Já não faz sentido, porque não é socialmente necessário, reivindicar que os negros têm alma e são seres humanos, com direito à sua dignidade, que passa pela sua não escravização. Também já não é necessário reivindicar que os trabalhadores das minas ou das indústrias europeias do século XIX tinham direito a descanso semanal e a remuneração que lhes permitisse assegurar a sobrevivência e a reprodução de mão-de-obra, para assegurar o próprio desenvolvimento económico. Em cada momento, de acordo com contexto em que foi vivida, a defesa da Dignidade Humana foi sempre a referência das lutas pela construção de sociedades mais justas, mais equilibradas, mais, mais diversas.

Como sempre, a luta pela Dignidade deveria estar no centro das preocupações políticas, tal como está no centro das lutas cívicas.
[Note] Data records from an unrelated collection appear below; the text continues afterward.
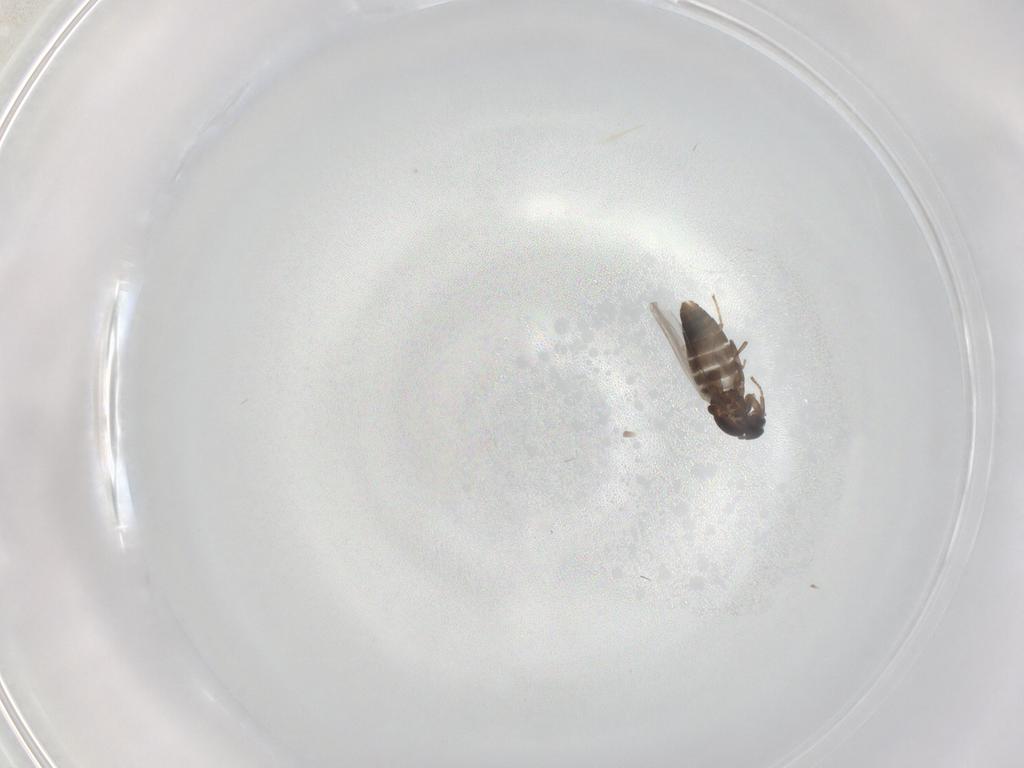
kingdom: Animalia
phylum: Arthropoda
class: Insecta
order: Diptera
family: Scatopsidae
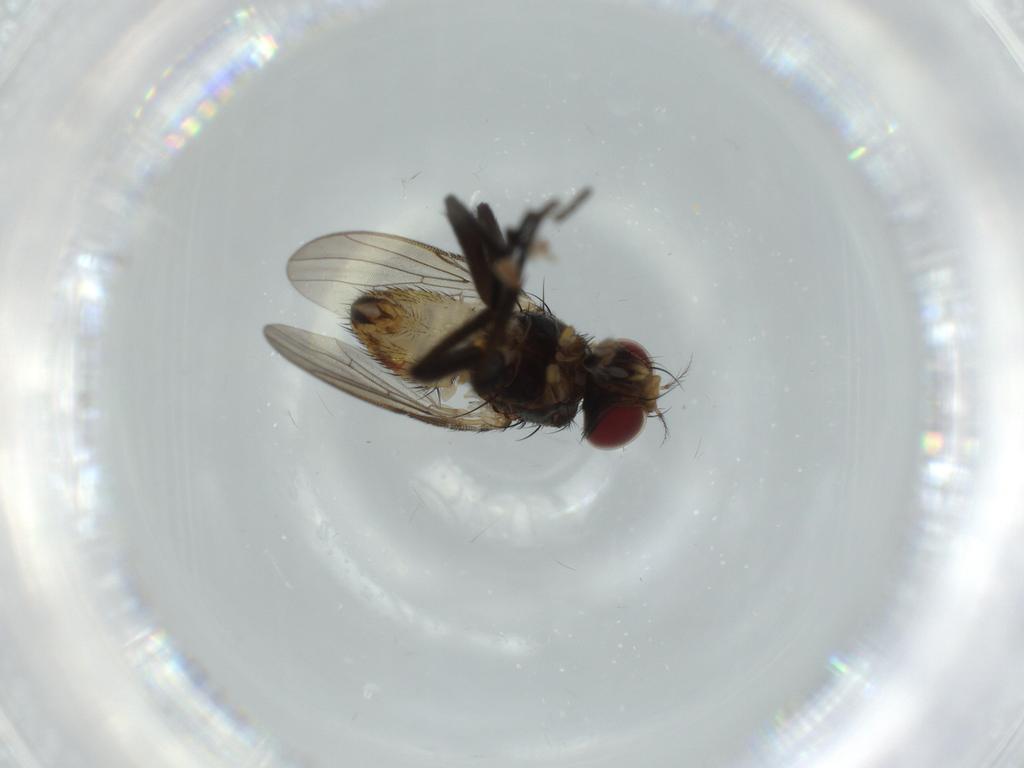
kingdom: Animalia
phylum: Arthropoda
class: Insecta
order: Diptera
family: Anthomyiidae
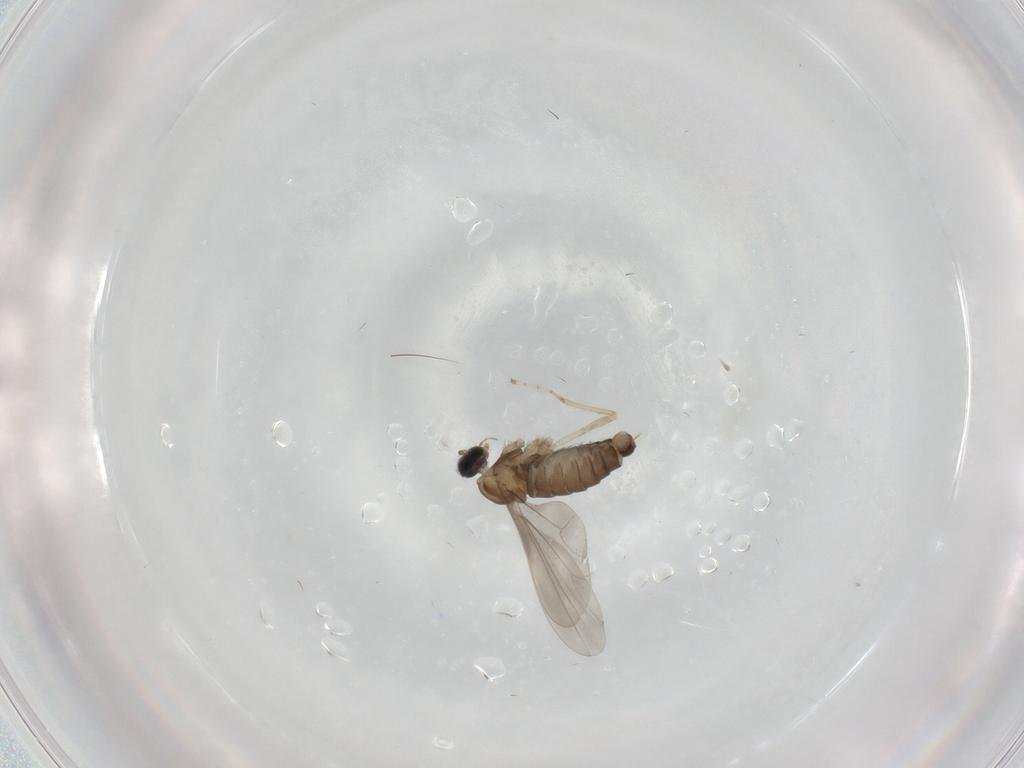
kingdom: Animalia
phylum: Arthropoda
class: Insecta
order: Diptera
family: Cecidomyiidae
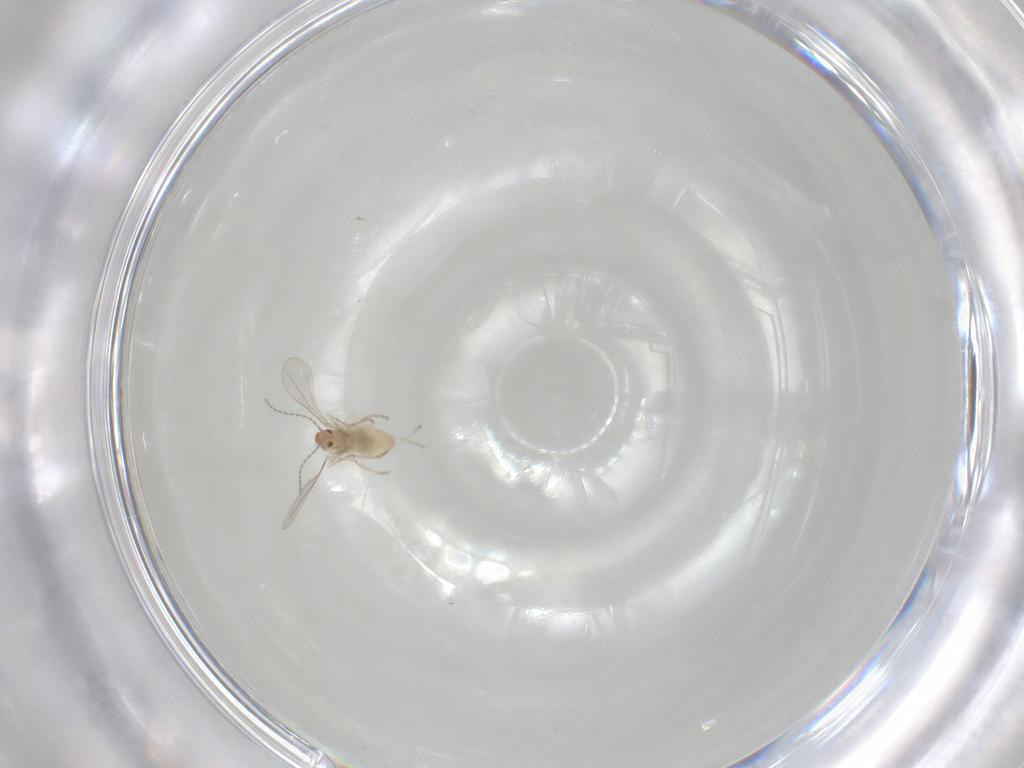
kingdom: Animalia
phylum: Arthropoda
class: Insecta
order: Diptera
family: Cecidomyiidae
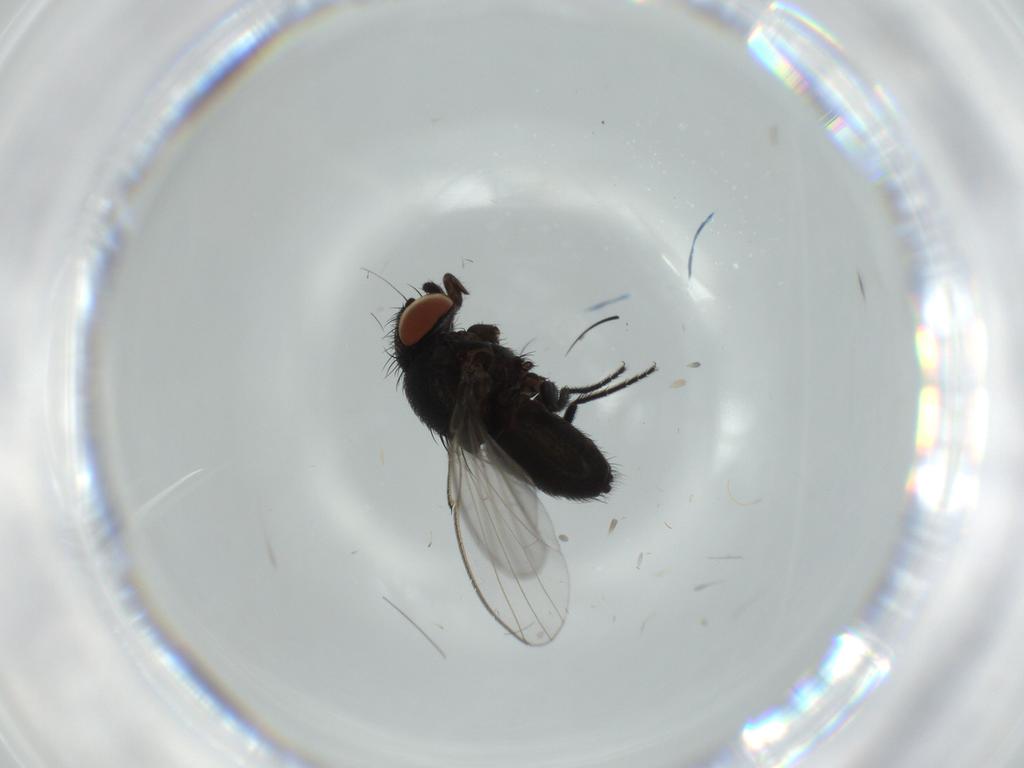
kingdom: Animalia
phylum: Arthropoda
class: Insecta
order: Diptera
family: Milichiidae
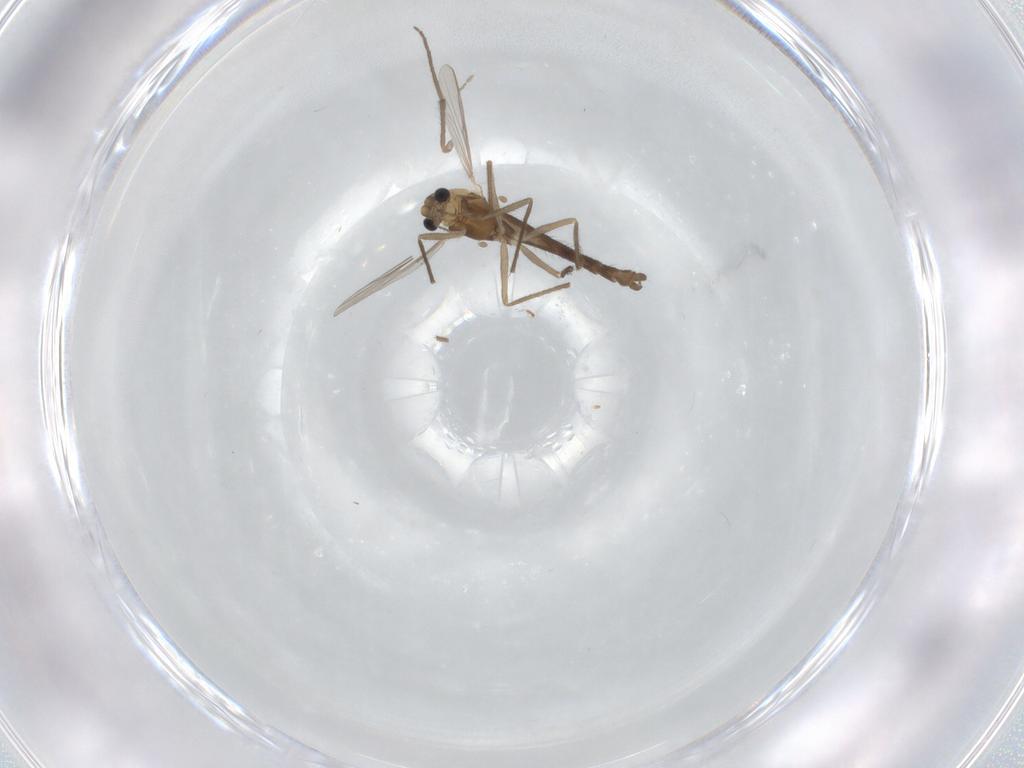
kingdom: Animalia
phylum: Arthropoda
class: Insecta
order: Diptera
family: Chironomidae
A luta pelo aperfeiçoamento da democracia passa pela luta pelos Direitos Humanos, pela sua extensão a cada vez mais sociedades, pelo seu aprofundamento em cada sociedade e em cada dimensão da vida, garantindo a cada vez mais pessoas uma vida com Dignidade.

Estas ideias não são retórica. São o que de facto deve separar o trigo do joio em política. Lutar, por exemplo, por melhores condições de vida para as pessoas, reivindicar melhores salários e igualdade salarial para mulheres e homens que desempenham a mesma tarefa, lutar contra o desemprego, lutar por uma sistema de educação universal, exigir um serviço público de saúde para todos, reivindicar igual ocupação do espaço público por mulheres e homens, pugnar por que ninguém seja excluído em função da cor da pele, reivindicar reconhecimento de identidade de transgéneros e transexuais, lutar pelo casamento entre pessoas do mesmo sexo, exigir que casais do mesmo sexo sejam candidatos à adopção de crianças, tudo isto são dimensões da Dignidade Humana, que têm a mesma importância e são centrais no que é a construção de uma sociedade democrática.

Por isso, num momento de transformações radicais na sociedade europeia impostas por uma revolução de inspiração ideológica neoliberal que tem como objectivo subverter a democracia e atacar os Direitos Humanos - ao aprofundarem as desigualdades e ao empobrecem a população - é vital que não se deixe cair a noção de Dignidade Humana. É estruturante em qualquer pensamento democrático, seja de esquerda seja de direita, mas, insisto, democrático, a defesa da Dignidade Humana, o que só é possível respeitando os Direitos Humanos. E quando se fala em Direitos Humanos no século XXI, fala-se de todos os direitos: os políticos, os sociais, os económicos, os laborais, os de identidade. Não há direitos prioritários nem mais ou menos importantes.

A democracia é algo em transformação hoje, como o foi antes. Defender e aprofundar a democracia hoje é a forma de lutar contra a avassaladora revolução em curso que procura esmagar a Dignidade Humana de larguíssima parte da população europeia. Lutar pelos Direitos Humanos, em todas as suas dimensões e diversidade, é combater a revolução desigualitária que está em curso. Por isso, fazê-lo, hoje, pressupõe ir para além da defesa da democracia do Modelo Social Europeu, que manteve exclusões.

Significa ser capaz de lutar pela construção de uma sociedade em que todas as pessoas sejam igualmente reconhecidas e aceites, sejam homens, sejam mulheres, sejam heterossexuais, sejam gays, sejam lésbicas, sejam transexuais, sejam brancos, sejam pretos, sejam ciganos, sejam portadores de deficiência, sejam não portadores de deficiência. E não ficar agarrado a referências e a modelos desigualitários e redutores, que reproduzem estereótipos, racistas, sexistas, homofóbicos. Em suma, que excluem.